We've spent a good deal of time exploring Ariba's latest quarterly and yearly performance so far. We also attempted to dig under some of the numbers on a comparative basis to show that Ariba's growth does not appear to be keeping pace with broader market net new customer expansion in the areas of P2P and services procurement (sourcing, spend and contracting appear to be doing well for Ariba, especially because of their extremely aggressive pricing of late). Nor, however, is Ariba benefiting from the growth of new and growing markets like supply chain finance or dynamic discounting, where both bank and non-bank alternatives have had a really solid and optimistic set of quarters. In short, our analysis suggests that Ariba is stagnating or declining on a comparative new customer acquisition basis its most strategic areas and is largely using the growth of network fees and the acquisition on network revenue (Quadrem and B-Process) to cloud over actual organic growth based on new customer wins where it is likely to generate, based on its historic track record, supplier fees.
Overall, it's important to note that Ariba's picture is not bad given the solid renewal rates and Ariba's outstanding commercial execution in existing accounts and with new deals in which wins are based on price and brand rather than feature/function in most cases. Yet, we would suggest, given Ariba's lackluster new customer acquisition on a comparative P2P basis, it is important to now separate out their own organic growth expectations and trends from broader market adoption. We cite three broad reasons in forming this argument and thesis:
- The first rationale for not treating Ariba as a proxy for overall Spend Management market growth should focus on the fact that Ariba is no longer breaking out new customer acquisition in its quarterly earnings. This not only makes it difficult to judge Ariba's official growth in specific market segments, but to us, taken with specific competitive market observations and our observation of recent new customer selections, suggests the numbers are not trending in a direction that can stack up to key competitors in P2P, even without adjusting for commercial differences (e.g., size of commercial organization). Considering the comparative growth of Coupa, Ivalua, B-Pack and others in the P2P market (which are competing in select enterprise deals against Ariba when they get a foot in the door), Ariba is no longer a good proxy for new customer adoption and deployment within P2P. Especially as folks like Coupa begin to hire larger sales teams, Ariba's apparent comparative slowing of P2P wins will become even more pronounced.
- When Ariba wins in competitive situations for products like P2P and sourcing, it is our observation that they usually win on price rather than capability. As a best of breed vendor, this is a potentially dangerous shingle on which to build a commercial roof out from. As companies prioritize more advanced capabilities and as they mature and realize the lock-in that Ariba creates with their solutions (e.g., limited third-party integration, mandated supplier network usage) we do not believe this will reflect positively on up-sells or renewals relative to competitors, unless Ariba continues to drop prices, further. We also add to this that we have seen competitors increase prices in recent quarters (e.g., in P2P) while continuing to accelerate their own new customer acquisition rates, while Ariba's price trending appears to be flat to down -- another sign Ariba is not a proxy for the broader market.

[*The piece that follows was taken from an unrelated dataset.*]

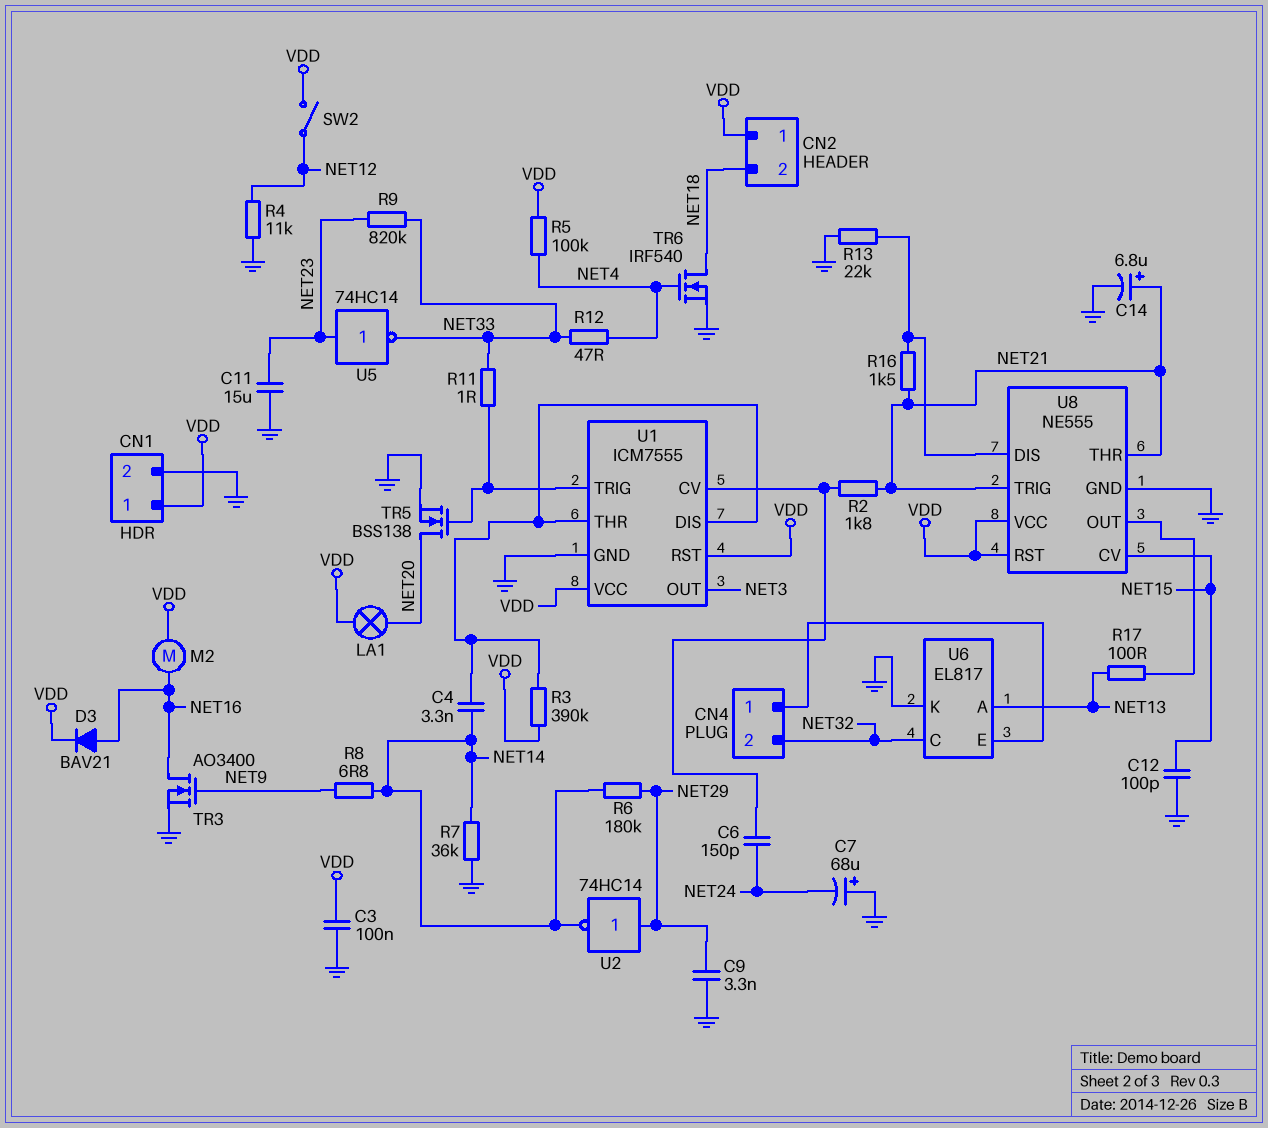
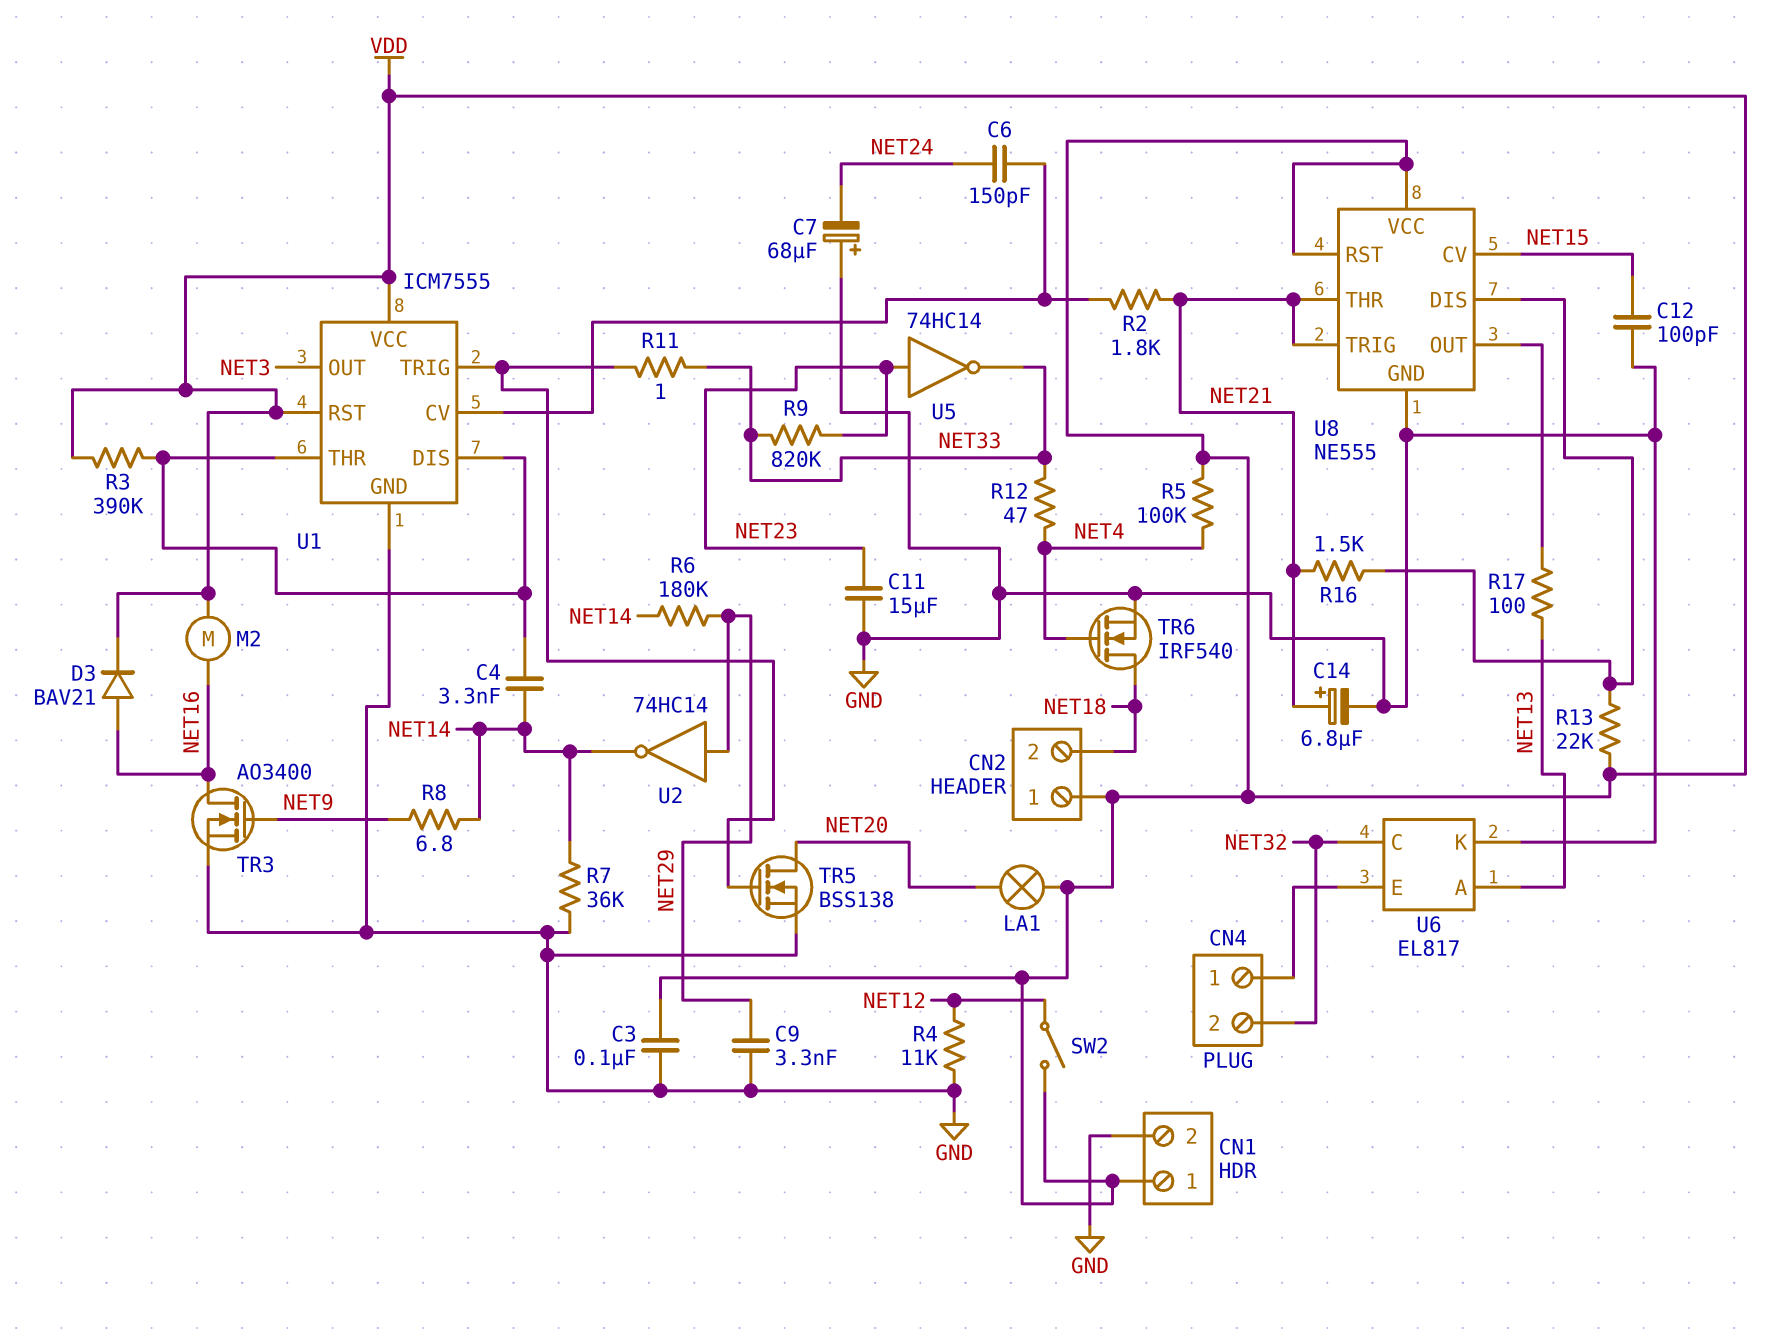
R13: 22k (GND, U8/DIS) -> 22k (U8/DIS, VDD)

- In new solution areas that are driving much of the higher APR growth in this market from both revenue and customer perspectives (e.g., supplier management, services procurement), Ariba is largely absent or only a secondary player. In terms of gauging the overall market, we must focus more on where the emerging growth is as much as the overall growth of a vendor that has historically been considered a broader market proxy yet whose numbers are too small to be important from a broader market trending and adoption standpoint in these new areas.

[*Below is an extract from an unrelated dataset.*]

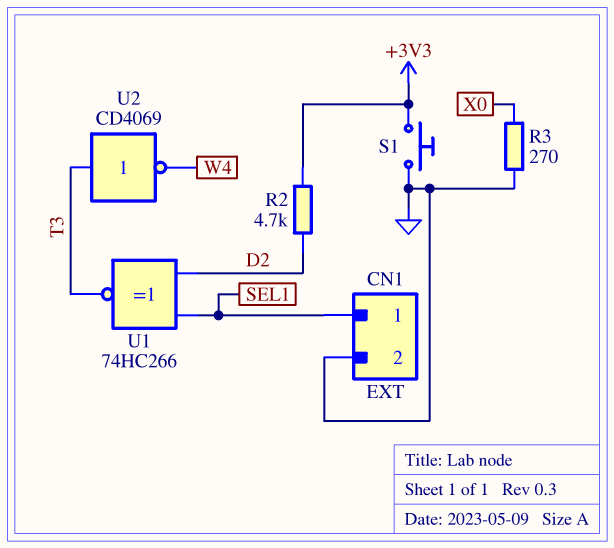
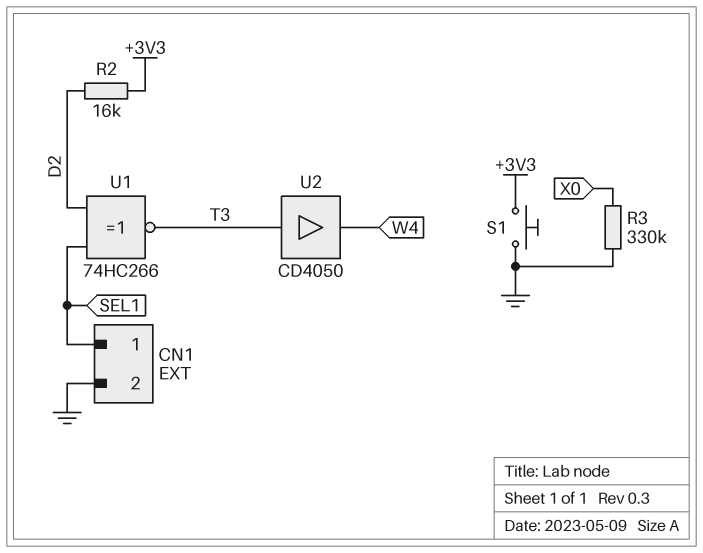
R2: 4.7k (+3V3, D2) -> 16k (+3V3, D2)
R3: 270 (GND, X0) -> 330k (GND, X0)
U2: NOT CD4069 (in T3, out W4) -> buffer CD4050 (in T3, out W4)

Ariba is a vendor to be reckoned with and should be a shortlist candidate for companies considering P2P solutions today (and potentially sourcing and contract management, especially those looking for something fast and cheap -- and I mean cheap given their recent pricing drops). Existing customers in these solution areas should also take note of this in renegotiating their deals with Ariba (given that many new customers are paying 20% of what folks paid for the same suite of tools, in certain situations, 12 or 18 months ago). But more important, in P2P, we continue to rank Ariba number one functionally in our own customer assessments within a comparative box, although from usability, integration and adoption perspectives, they have fallen behind the competitive mark -- in some cases, in major ways. Yet when it comes to gauging broader market adoption, Ariba represents a legacy yardstick by which to measure how customers are adopting and deploying Spend Management solutions today -- and tomorrow.